Hardship on Mexico's farms, a bounty for U.S. tables
Clockwise from top: At
Campo Sacramento in Guasave, Sinaloa, barbed wire runs along the
perimeter, and arrivals and departures are controlled around the clock.
After a long day of work, laborers crowd in the bed of an open truck. At
Campo San Jose, Lucio Marquez Garcia, right, dines with his family on
food that they picked. Son Luis, 17, says, "It's hard to sleep because
of all the TVs and drunks making noise. You wake up so tired you don't
feel like working." T he tomatoes, peppers and cucumbers arrive year-round by the ton, with peel-off stickers proclaiming "Product of Mexico."
Farm exports to the U.S. from Mexico have tripled to $7.6
billion in the last decade, enriching agribusinesses, distributors and
retailers.
American consumers get all the salsa, squash and melons they
can eat at affordable prices.

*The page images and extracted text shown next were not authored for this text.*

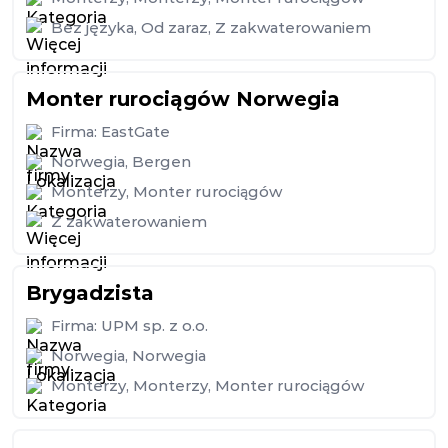
Bez języka
,
Od zaraz
,
Z zakwaterowaniem
Monter rurociągów Norwegia
Firma:
EastGate
Norwegia
,
Bergen
Monterzy
,
Monter rurociągów
Z zakwaterowaniem
Brygadzista
Firma:
UPM sp. z o.o.
Norwegia
,
Norwegia
Monterzy
,
Monterzy
,
Monter rurociągów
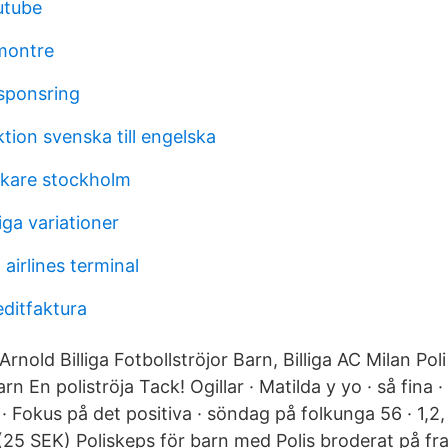
utube
 montre
sponsring
tion svenska till engelska
akare stockholm
iga variationer
airlines terminal
editfaktura
rnold Billiga Fotbollströjor Barn, Billiga AC Milan Poli
rn En poliströja Tack! Ogillar · Matilda y yo · så fina 
 Fokus på det positiva · söndag på folkunga 56 · 1,
(25 SEK) Poliskeps för barn med Polis broderat på f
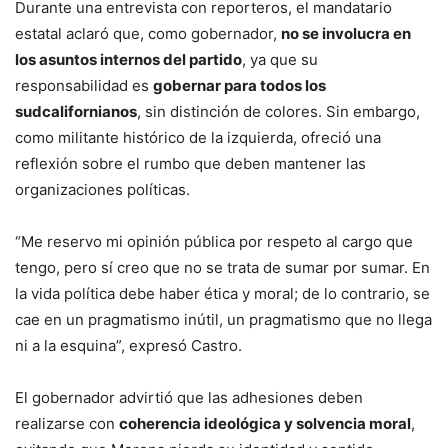
Durante una entrevista con reporteros, el mandatario
estatal aclaró que, como gobernador,
no se involucra en
los asuntos internos del partido
, ya que su
responsabilidad es
gobernar para todos los
sudcalifornianos
, sin distinción de colores. Sin embargo,
como militante histórico de la izquierda, ofreció una
reflexión sobre el rumbo que deben mantener las
organizaciones políticas.
“Me reservo mi opinión pública por respeto al cargo que
tengo, pero sí creo que no se trata de sumar por sumar. En
la vida política debe haber ética y moral; de lo contrario, se
cae en un pragmatismo inútil, un pragmatismo que no llega
ni a la esquina”, expresó Castro.
El gobernador advirtió que las adhesiones deben
realizarse con
coherencia ideológica y solvencia moral
,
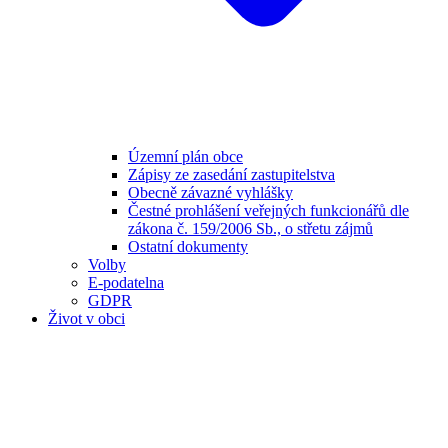
Územní plán obce
Zápisy ze zasedání zastupitelstva
Obecně závazné vyhlášky
Čestné prohlášení veřejných funkcionářů dle
zákona č. 159/2006 Sb., o střetu zájmů
Ostatní dokumenty
Volby
E-podatelna
GDPR
Život v obci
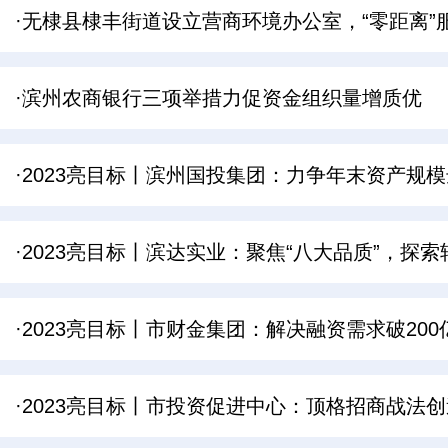
·无棣县棣丰街道设立营商环境办公室，“零距离”
·滨州农商银行三项举措力促资金组织量增质优
·2023亮目标丨滨州国投集团：力争年末资产规模
·2023亮目标丨滨达实业：聚焦“八大品质”，探
·2023亮目标丨市财金集团：解决融资需求破20
·2023亮目标丨市投资促进中心：顶格招商战法创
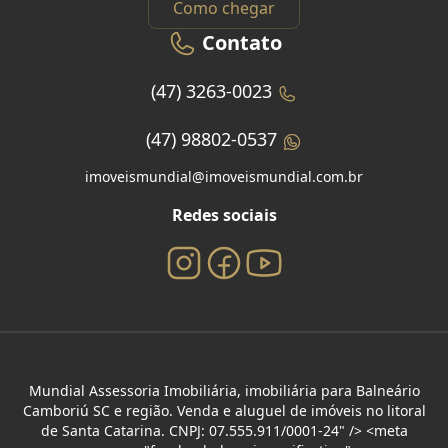
Como chegar
Contato
(47) 3263-0023
(47) 98802-0537
imoveismundial@imoveismundial.com.br
Redes sociais
Mundial Assessoria Imobiliária, imobiliária para Balneário
Camboriú SC e região. Venda e aluguel de imóveis no litoral
de Santa Catarina. CNPJ: 07.555.911/0001-24" /> <meta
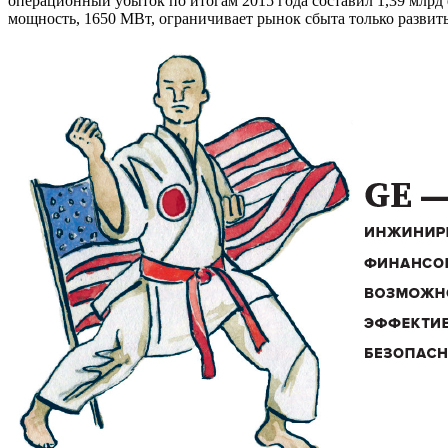
операционный убыток по итогам 2015 года составил 1,39 млрд 
мощность, 1650 МВт, ограничивает рынок сбыта только развиты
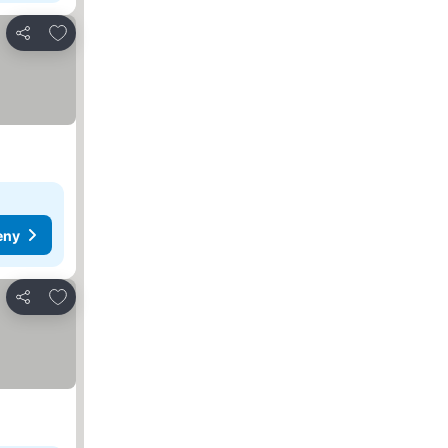
Přidat na seznam oblíbených hotelů
Sdílet
eny
Přidat na seznam oblíbených hotelů
Sdílet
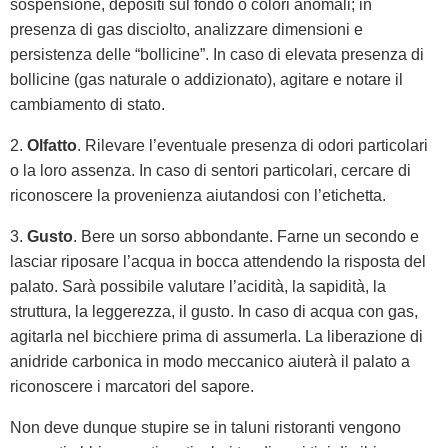
sospensione, depositi sul fondo o colori anomali; in
presenza di gas disciolto, analizzare dimensioni e
persistenza delle “bollicine”. In caso di elevata presenza di
bollicine (gas naturale o addizionato), agitare e notare il
cambiamento di stato.
2.
Olfatto
. Rilevare l’eventuale presenza di odori particolari
o la loro assenza. In caso di sentori particolari, cercare di
riconoscere la provenienza aiutandosi con l’etichetta.
3.
Gusto
. Bere un sorso abbondante. Farne un secondo e
lasciar riposare l’acqua in bocca attendendo la risposta del
palato. Sarà possibile valutare l’acidità, la sapidità, la
struttura, la leggerezza, il gusto. In caso di acqua con gas,
agitarla nel bicchiere prima di assumerla. La liberazione di
anidride carbonica in modo meccanico aiuterà il palato a
riconoscere i marcatori del sapore.
Non deve dunque stupire se in taluni ristoranti vengono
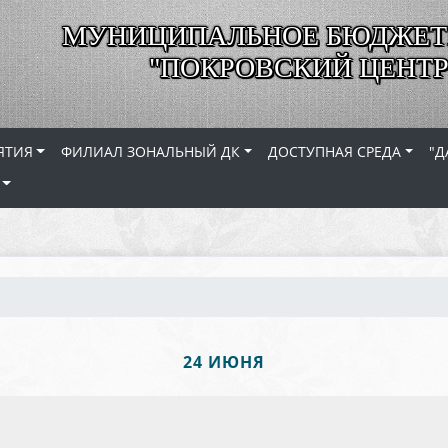
МУНИЦИПАЛЬНОЕ БЮДЖЕТ
"ПОКРОВСКИЙ ЦЕНТР
ЯТИЯ
ФИЛИАЛ ЗОНАЛЬНЫЙ ДК
ДОСТУПНАЯ СРЕДА
"Д
24 ИЮНЯ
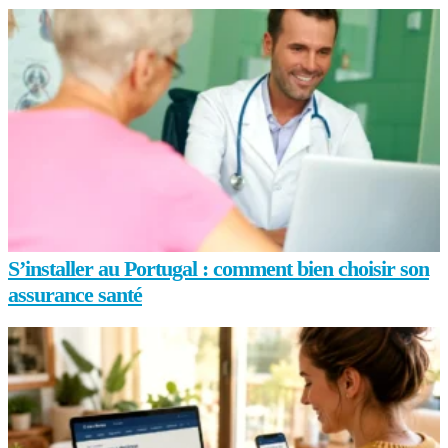
S’installer au Portugal : comment bien choisir son
assurance santé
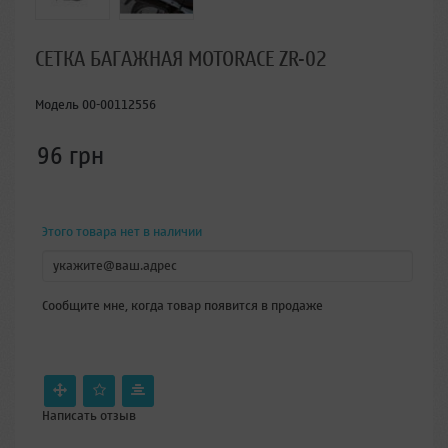
СЕТКА БАГАЖНАЯ MOTORACE ZR-02
Модель
00-00112556
96 грн
Этого товара нет в наличии
Сообщите мне, когда товар появится в продаже
Написать отзыв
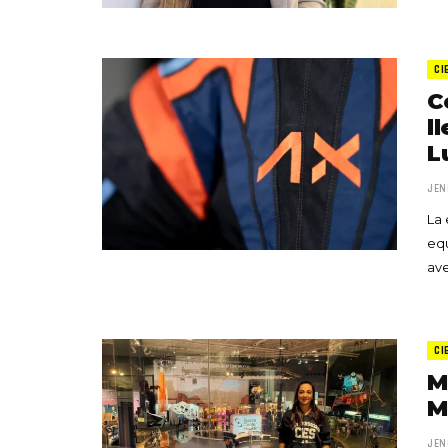
CI
C
l
L
JEN
La 
equ
ave
CI
M
M
JEN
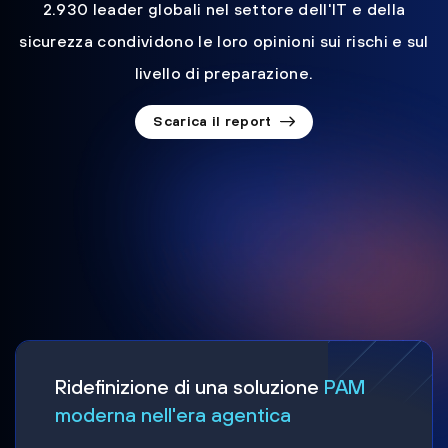
2.930 leader globali nel settore dell'IT e della
sicurezza condividono le loro opinioni sui rischi e sul
livello di preparazione.
Scarica il report
Ridefinizione di una soluzione
PAM
moderna nell'era agentica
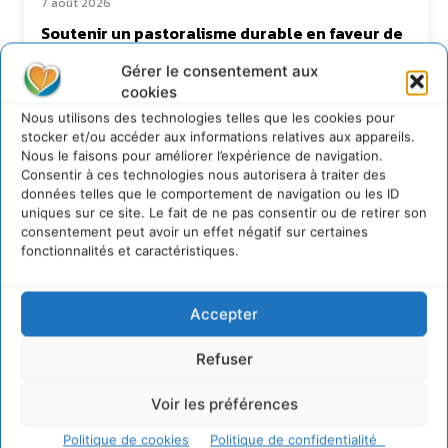
7 août 2026
Soutenir un pastoralisme durable en faveur de
socio-écosystèmes résilients
Gérer le consentement aux
6 août 2026
cookies
S’inspirer de l’arbre pour un modèle
économique régénératif du vivant …
Nous utilisons des technologies telles que les cookies pour
stocker et/ou accéder aux informations relatives aux appareils.
5 août 2026
Nous le faisons pour améliorer l’expérience de navigation.
IPBES : le « GIEC de la biodiversité » appelle les
Consentir à ces technologies nous autorisera à traiter des
entreprises à devenir des alliées du vivant
données telles que le comportement de navigation ou les ID
4 août 2026
uniques sur ce site. Le fait de ne pas consentir ou de retirer son
consentement peut avoir un effet négatif sur certaines
fonctionnalités et caractéristiques.
Newsletter
Accepter
Refuser
Voir les préférences
Politique de cookies
Politique de confidentialité
JE M'ABONNE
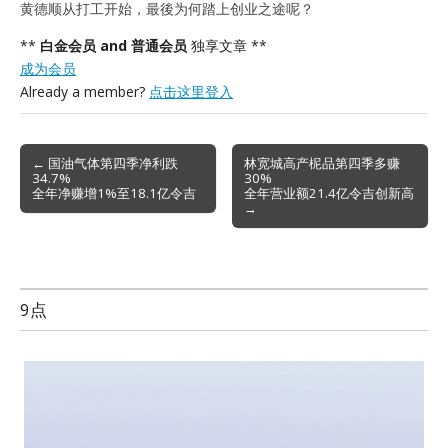
黄德顺从打工开始，最後为何踏上创业之途呢？
**
白金会员 and 普通会员
独享文章 **
成为会员
Already a member?
点击这里登入
Post
← 国油气体第四季净利跌
林宽城高产柅品第四季多赚
34.7%
30%
navigation
全年净赚增1%至18.1亿令吉
全年营业额21.4亿令吉创新高
→
9点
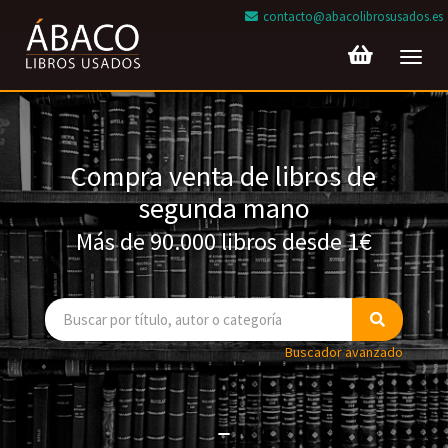
contacto@abacolibrosusados.es
Toggl
navig
Compra venta de libros de
segunda mano
Más de 90.000 libros desde 1€
Buscador avanzado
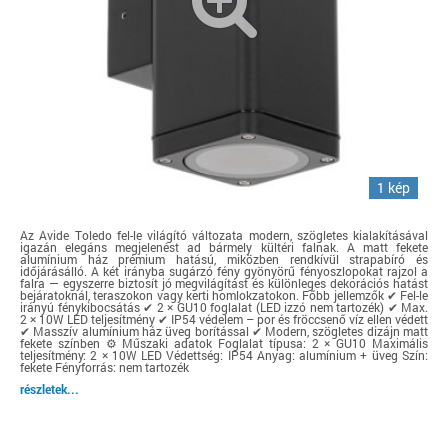
1 kép
Az Avide Toledo fel-le világító változata modern, szögletes kialakításával
igazán elegáns megjelenést ad bármely kültéri falnak. A matt fekete
alumínium ház prémium hatású, miközben rendkívül strapabíró és
időjárásálló. A két irányba sugárzó fény gyönyörű fényoszlopokat rajzol a
falra — egyszerre biztosít jó megvilágítást és különleges dekorációs hatást
bejáratoknál, teraszokon vagy kerti homlokzatokon. Főbb jellemzők ✔ Fel-le
irányú fénykibocsátás ✔ 2 × GU10 foglalat (LED izzó nem tartozék) ✔ Max.
2 × 10W LED teljesítmény ✔ IP54 védelem – por és fröccsenő víz ellen védett
✔ Masszív alumínium ház üveg borítással ✔ Modern, szögletes dizájn matt
fekete színben ⚙ Műszaki adatok Foglalat típusa: 2 × GU10 Maximális
teljesítmény: 2 × 10W LED Védettség: IP54 Anyag: alumínium + üveg Szín:
fekete Fényforrás: nem tartozék
részletek...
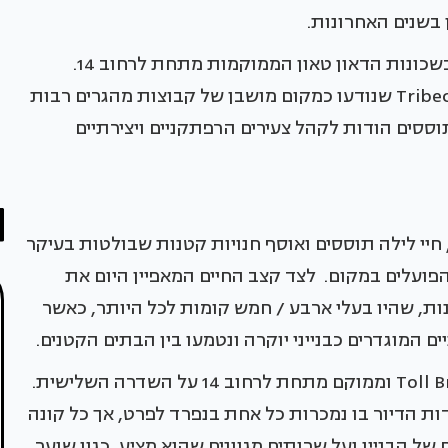
בשנים האחרונות.
התופעה גלויה יותר לעין בחלקו הדרומי של האי, בשכונות הדאון טאון הממוקמות מתחת לרחוב 14.
שכונות כמו ה-Tribeca ,East Village ,Lower East Side שנודעו כמקום מושבן של קבוצות מהגרים רבות
וססים הודות לקהל צעירים הרפתקניים ויצירתיים
 חיי לילה תוססים ואוסף חנויות קטנות שבולטות בעיקר
פועלים במקום. לצד קצב החיים המאפיין היום את
נות, שהיו בעלי ארבע / חמש קומות לכל היותר, כאשר
ם המוגדרים כבנייני יוקרה ונטמעו בין הבתים הקטנים.
אחד מהם הינו One Ten 3rd שנבנה ע"י ה Toll Brothers וממוקם מתחת לרחוב 14 על השדרה השלישית.
l - (קונדומיניום). יחידות הדיור בו נמכרות כל אחת בנפרד לפרט, אך כל קונה
 הבניין ועל שרותים מגוונים שהוא מציע, כגון שוער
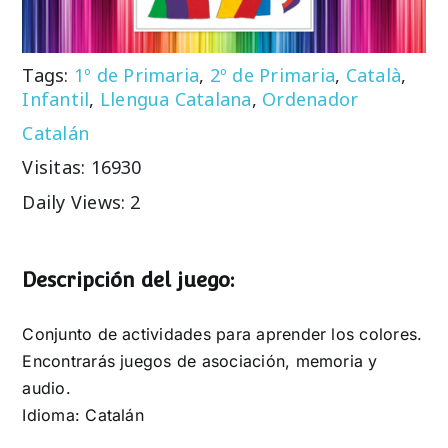
Tags:
1º de Primaria
,
2º de Primaria
,
Català
,
Infantil
,
Llengua Catalana
,
Ordenador
Catalán
Visitas: 16930
Daily Views: 2
Descripción del juego:
Conjunto de actividades para aprender los colores.
Encontrarás juegos de asociación, memoria y
audio.
Idioma: Catalán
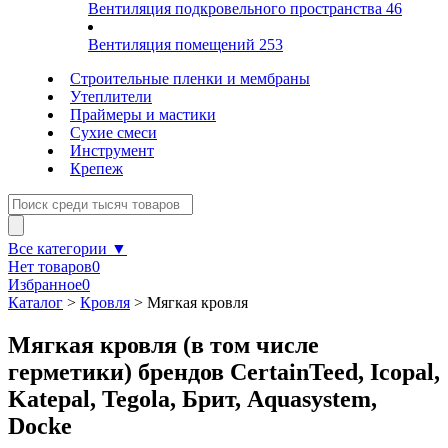
Вентиляция подкровельного пространства
46
Вентиляция помещений
253
Строительные пленки и мембраны
Утеплители
Праймеры и мастики
Сухие смеси
Инструмент
Крепеж
Все категории ▼
Нет товаров
0
Избранное
0
Каталог
>
Кровля
>
Мягкая кровля
Мягкая кровля (в том числе
герметики) брендов CertainTeed, Icopal,
Katepal, Tegola, Брит, Aquasystem,
Docke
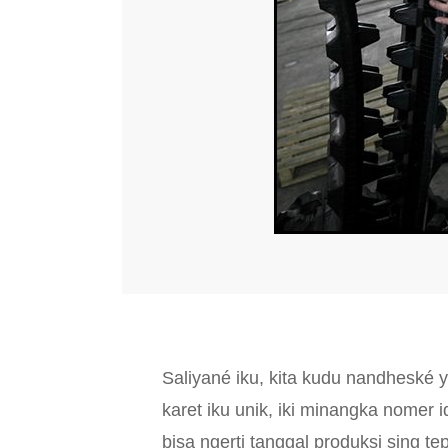
Saliyané iku, kita kudu nandheské 
karet iku unik, iki minangka nomer id
bisa ngerti tanggal produksi sing te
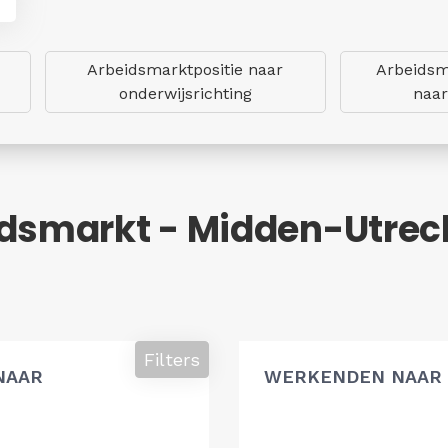
Arbeidsmarktpositie naar
Arbeidsm
onderwijsrichting
naar
idsmarkt - Midden-Utrec
Filters
NAAR
WERKENDEN NAAR 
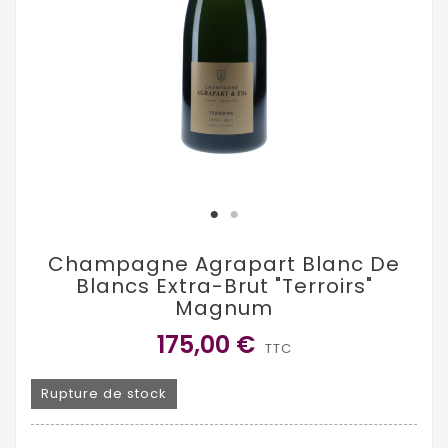
Champagne Agrapart Blanc De
Blancs Extra-Brut "Terroirs"
Magnum
175,00 €
TTC
Rupture de stock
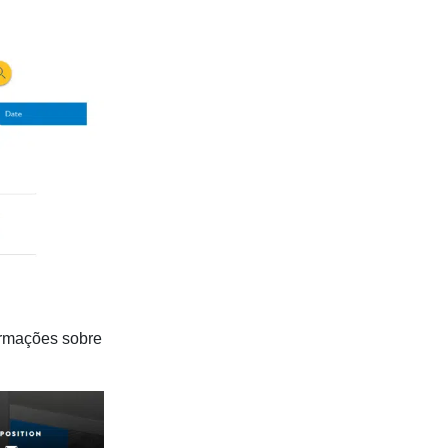
ormações sobre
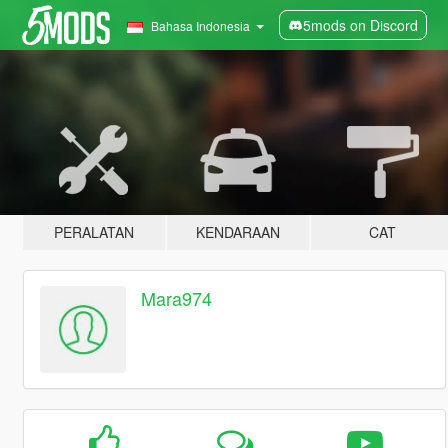
5mods on Discord
Bahasa Indonesia
PERALATAN
KENDARAAN
CAT
Mara974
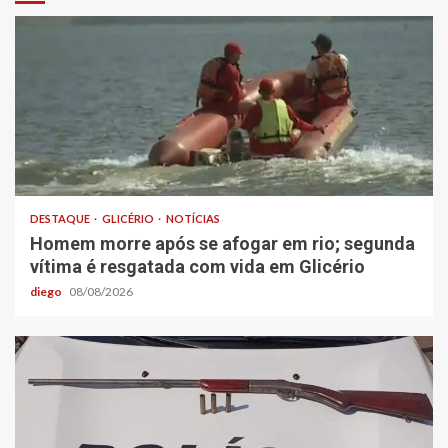
DESTAQUE
GLICÉRIO
NOTÍCIAS
Homem morre após se afogar em rio; segunda
vítima é resgatada com vida em Glicério
diego
08/08/2026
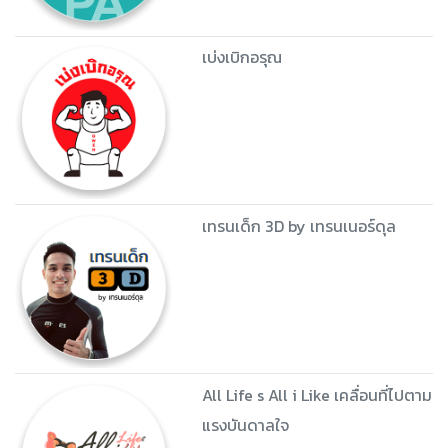
เบ่งเบิกอรุณ
เทรนเด็ก 3D by เทรนเนอร์ดุล
All Life s All i Like เคลื่อนที่ไปตาม
แรงบันดาลใจ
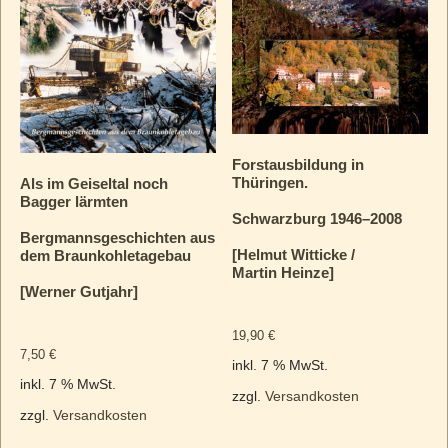
Forstausbildung in
Thüringen.
Als im Geiseltal noch
Bagger lärmten
Schwarzburg 1946–2008
Bergmannsgeschichten aus
[Helmut Witticke /
dem Braunkohletagebau
Martin Heinze]
[Werner Gutjahr]
19,90
€
7,50
€
inkl. 7 % MwSt.
inkl. 7 % MwSt.
zzgl.
Versandkosten
zzgl.
Versandkosten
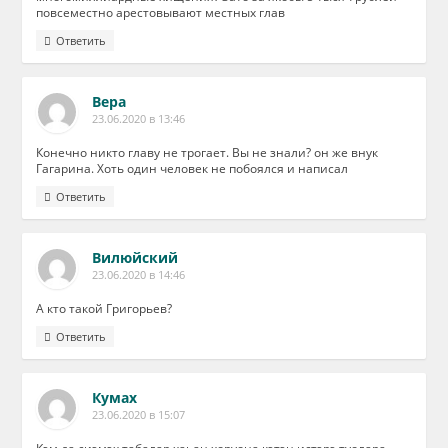
повсеместно арестовывают местных глав
Ответить
Вера
23.06.2020 в 13:46
Конечно никто главу не трогает. Вы не знали? он же внук
Гагарина. Хоть один человек не побоялся и написал
Ответить
Вилюйский
23.06.2020 в 14:46
А кто такой Григорьев?
Ответить
Кумах
23.06.2020 в 15:07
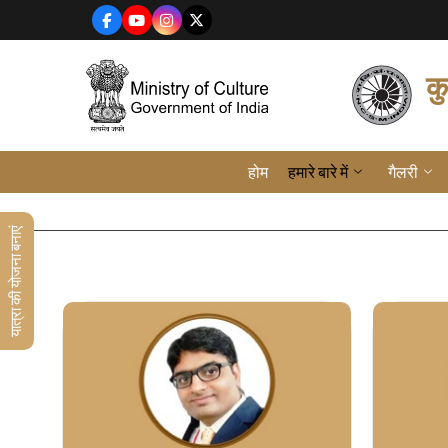
जाएं
कु
होम
हमारे बारे में
गैलरी
यात्रा की योजना बनाएं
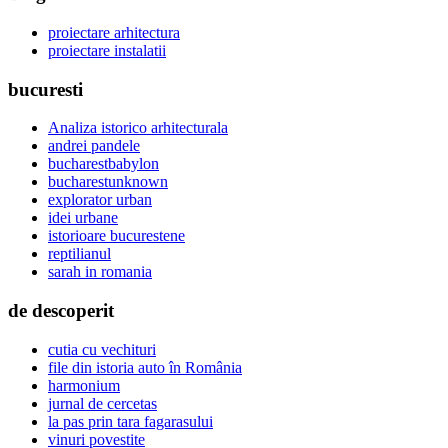
proiectare arhitectura
proiectare instalatii
bucuresti
Analiza istorico arhitecturala
andrei pandele
bucharestbabylon
bucharestunknown
explorator urban
idei urbane
istorioare bucurestene
reptilianul
sarah in romania
de descoperit
cutia cu vechituri
file din istoria auto în România
harmonium
jurnal de cercetas
la pas prin tara fagarasului
vinuri povestite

And top U.S. brands — Wal-Mart, Whole
Foods, Subway and Safeway, among many others — profit from produce they
have come to depend on.
These corporations say their Mexican suppliers have committed to decent treatment and living conditions for workers.
But a Los Angeles Times investigation found that for
thousands of farm laborers south of the border, the export boom is a
story of exploitation and extreme hardship.
The Times found:
Many farm laborers are essentially trapped for months at
a time in rat-infested camps, often without beds and sometimes without
functioning toilets or a reliable water supply.
Some camp bosses illegally withhold wages to prevent workers from leaving during peak harvest periods.
Laborers often go deep in debt paying inflated prices
for necessities at company stores. Some are reduced to scavenging for
food when their credit is cut off. It's common for laborers to head home
penniless at the end of a harvest.
Those who seek to escape their debts and miserable
living conditions have to contend with guards, barbed-wire fences and
sometimes threats of violence from camp supervisors.
Major U.S. companies have done little to enforce social
responsibility guidelines that call for basic worker protections such as
clean housing and fair pay practices.